珑月并不想把自己的举动归结为感情一类,她们到各各时空执行任务,什么都能有,有本事夺了天下再找东西也未尝不可,唯独不能有感情。徒劳的感情,无非就是自找倒霉,自找伤感罢了。
带着一些莫名的伤感,珑月抓紧时间休息,而帝景天似乎也用尽了力气,呼吸低沉着似乎随时会断,僵硬的身体屡屡散发着寒气,仿佛怎么也暖不热。
突然,帝景天猛地睁开眼,眼眸中蕴着冰冷,斜眼看向屋顶,仿佛视线能穿透而过。唇角渐渐勾起一个邪肆的笑容,缓缓伸手将珑月紧紧揽入怀中。而珑月以为他冷,下意识紧了紧手臂回抱。

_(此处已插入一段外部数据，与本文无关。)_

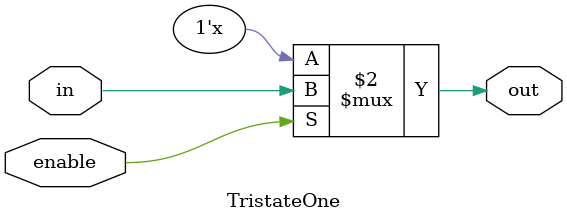
<source format=v>
`timescale 1ns / 1ps
module TristateOne(in,out,enable);
input enable;
input in;
output out;

assign out = (enable == 1) ? in : 1'bz;


endmodule

</source>
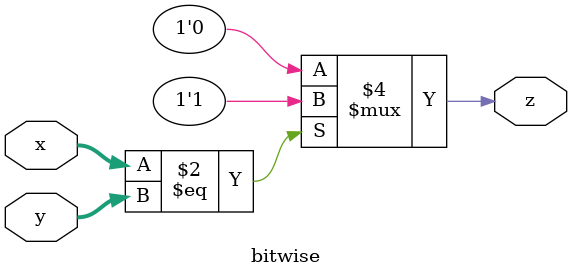
<source format=sv>
`timescale 1ns / 1ns
module bitwise(x,y,z);
  input [1:0] x, y;
  output reg z;
  
  
  always @(*) begin
     if(x == y)   
         z <= 1;
     else 
         z <= 0;
      
     
     
  end
  
endmodule
</source>
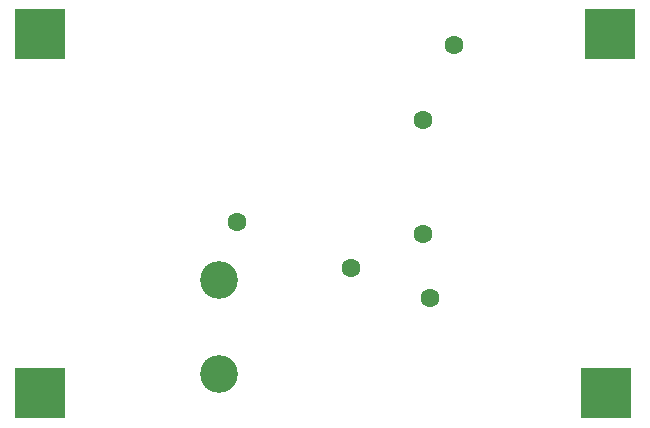
<source format=gbs>
G04*
G04 #@! TF.GenerationSoftware,Altium Limited,Altium Designer,21.3.2 (30)*
G04*
G04 Layer_Color=16711935*
%FSLAX25Y25*%
%MOIN*%
G70*
G04*
G04 #@! TF.SameCoordinates,C5881F53-B4D9-470E-9162-C71BBDC8BDA1*
G04*
G04*
G04 #@! TF.FilePolarity,Negative*
G04*
G01*
G75*
%ADD30C,0.12611*%
%ADD31R,0.16548X0.16548*%
%ADD32C,0.06312*%
D30*
X245500Y304248D02*
D03*
Y272752D02*
D03*
D31*
X186000Y266500D02*
D03*
X374500D02*
D03*
X376000Y386000D02*
D03*
X186000D02*
D03*
D32*
X289500Y308000D02*
D03*
X251500Y323500D02*
D03*
X324000Y382500D02*
D03*
X316000Y298000D02*
D03*
X313500Y319500D02*
D03*
Y357500D02*
D03*
M02*

</source>
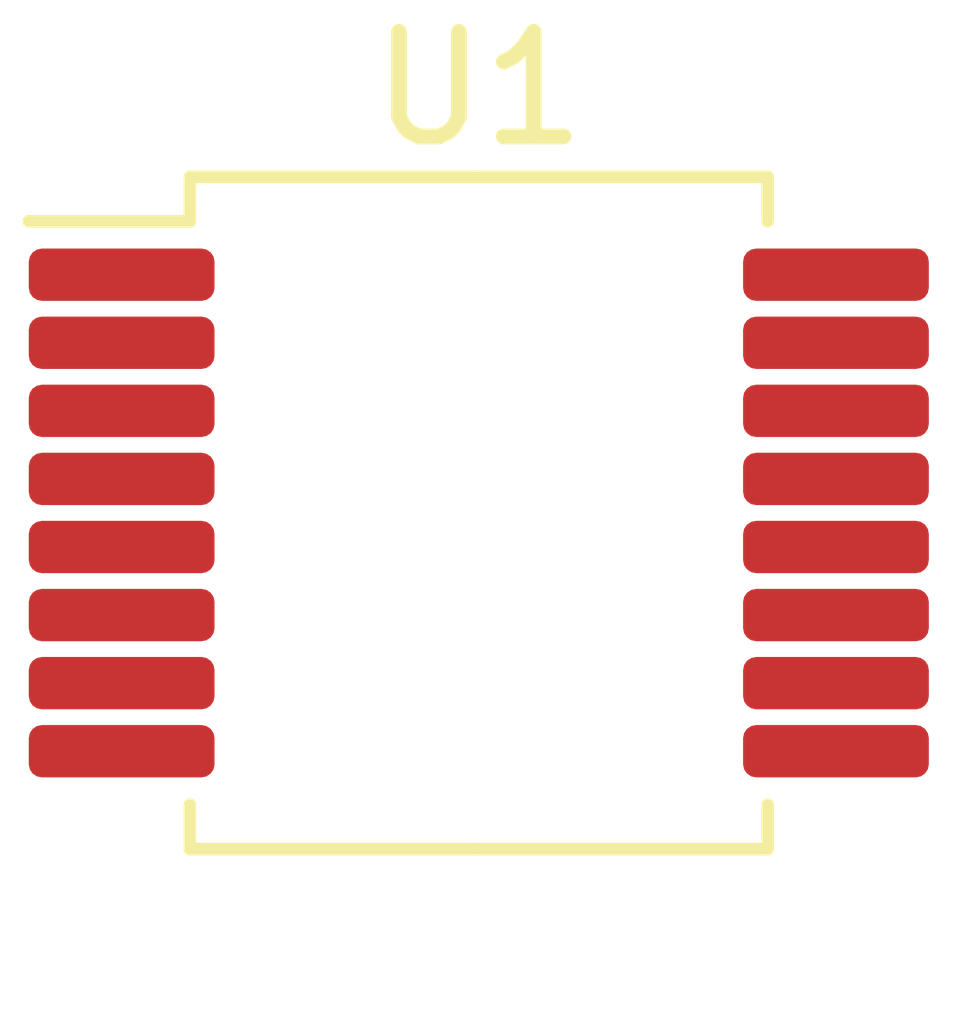
<source format=kicad_pcb>
(kicad_pcb (version 20221018) (generator pcbnew)

  (general
    (thickness 1.6)
  )

  (paper "A4")
  (layers
    (0 "F.Cu" signal)
    (31 "B.Cu" signal)
    (32 "B.Adhes" user "B.Adhesive")
    (33 "F.Adhes" user "F.Adhesive")
    (34 "B.Paste" user)
    (35 "F.Paste" user)
    (36 "B.SilkS" user "B.Silkscreen")
    (37 "F.SilkS" user "F.Silkscreen")
    (38 "B.Mask" user)
    (39 "F.Mask" user)
    (40 "Dwgs.User" user "User.Drawings")
    (41 "Cmts.User" user "User.Comments")
    (42 "Eco1.User" user "User.Eco1")
    (43 "Eco2.User" user "User.Eco2")
    (44 "Edge.Cuts" user)
    (45 "Margin" user)
    (46 "B.CrtYd" user "B.Courtyard")
    (47 "F.CrtYd" user "F.Courtyard")
    (48 "B.Fab" user)
    (49 "F.Fab" user)
    (50 "User.1" user)
    (51 "User.2" user)
    (52 "User.3" user)
    (53 "User.4" user)
    (54 "User.5" user)
    (55 "User.6" user)
    (56 "User.7" user)
    (57 "User.8" user)
    (58 "User.9" user)
  )

  (setup
    (pad_to_mask_clearance 0)
    (pcbplotparams
      (layerselection 0x00010fc_ffffffff)
      (plot_on_all_layers_selection 0x0000000_00000000)
      (disableapertmacros false)
      (usegerberextensions false)
      (usegerberattributes true)
      (usegerberadvancedattributes true)
      (creategerberjobfile true)
      (dashed_line_dash_ratio 12.000000)
      (dashed_line_gap_ratio 3.000000)
      (svgprecision 4)
      (plotframeref false)
      (viasonmask false)
      (mode 1)
      (useauxorigin false)
      (hpglpennumber 1)
      (hpglpenspeed 20)
      (hpglpendiameter 15.000000)
      (dxfpolygonmode true)
      (dxfimperialunits true)
      (dxfusepcbnewfont true)
      (psnegative false)
      (psa4output false)
      (plotreference true)
      (plotvalue true)
      (plotinvisibletext false)
      (sketchpadsonfab false)
      (subtractmaskfromsilk false)
      (outputformat 1)
      (mirror false)
      (drillshape 1)
      (scaleselection 1)
      (outputdirectory "")
    )
  )

  (net 0 "")
  (net 1 "unconnected-(U1-Y0-Pad1)")
  (net 2 "unconnected-(U1-Y2-Pad2)")
  (net 3 "unconnected-(U1-Y-Pad3)")
  (net 4 "unconnected-(U1-Y3-Pad4)")
  (net 5 "unconnected-(U1-Y1-Pad5)")
  (net 6 "unconnected-(U1-Inh-Pad6)")
  (net 7 "unconnected-(U1-VEE-Pad7)")
  (net 8 "unconnected-(U1-VSS-Pad8)")
  (net 9 "unconnected-(U1-B-Pad9)")
  (net 10 "unconnected-(U1-A-Pad10)")
  (net 11 "unconnected-(U1-X3-Pad11)")
  (net 12 "unconnected-(U1-X0-Pad12)")
  (net 13 "unconnected-(U1-X-Pad13)")
  (net 14 "unconnected-(U1-X1-Pad14)")
  (net 15 "unconnected-(U1-X2-Pad15)")
  (net 16 "unconnected-(U1-VDD-Pad16)")

  (footprint "Package_SO:SSOP-16_5.3x6.2mm_P0.65mm" (layer "F.Cu") (at 43.18 48.26))

)

</source>
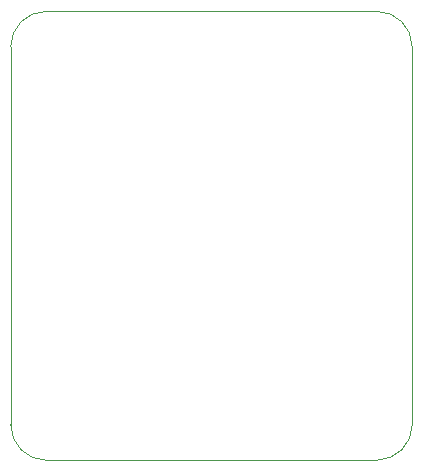
<source format=gbr>
%TF.GenerationSoftware,KiCad,Pcbnew,7.0.1*%
%TF.CreationDate,2024-01-29T14:24:06+02:00*%
%TF.ProjectId,Temp_meter_1.1,54656d70-5f6d-4657-9465-725f312e312e,rev?*%
%TF.SameCoordinates,Original*%
%TF.FileFunction,Profile,NP*%
%FSLAX46Y46*%
G04 Gerber Fmt 4.6, Leading zero omitted, Abs format (unit mm)*
G04 Created by KiCad (PCBNEW 7.0.1) date 2024-01-29 14:24:06*
%MOMM*%
%LPD*%
G01*
G04 APERTURE LIST*
%TA.AperFunction,Profile*%
%ADD10C,0.100000*%
%TD*%
G04 APERTURE END LIST*
D10*
X121000000Y-44000000D02*
X121000000Y-76000000D01*
X87000000Y-76000000D02*
X87000000Y-44000000D01*
X90000000Y-41000000D02*
X118000000Y-41000000D01*
X121000000Y-44000000D02*
G75*
G03*
X118000000Y-41000000I-3000000J0D01*
G01*
X87000000Y-76000000D02*
G75*
G03*
X90000000Y-79000000I3000000J0D01*
G01*
X90000000Y-41000000D02*
G75*
G03*
X87000000Y-44000000I0J-3000000D01*
G01*
X118000000Y-79000000D02*
X90000000Y-79000000D01*
X118000000Y-79000000D02*
G75*
G03*
X121000000Y-76000000I0J3000000D01*
G01*
M02*

</source>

宽阔的床榻上,两人紧紧相依,同样雪白单薄的里衣,同样如墨的长发纠纠缠缠,这一幕,不知刺痛了谁的眼。
……
珑月的浅眠终于被寒气驱散,淡淡的晨曦从窗外撒入,还有些昏昏暗暗的,蜡烛不知何时已经燃尽,周围寂静到耳中轰轰作响。
杀了教主,下任至尊!&。。
被包围在冰雪的气息中,甚至有错觉,时间是不是倒流又回到了隆冬。
身体快被冻僵了,手指尖早就没了知觉,轻轻探上帝景天的鼻端,细如丝的气息却平缓了不少。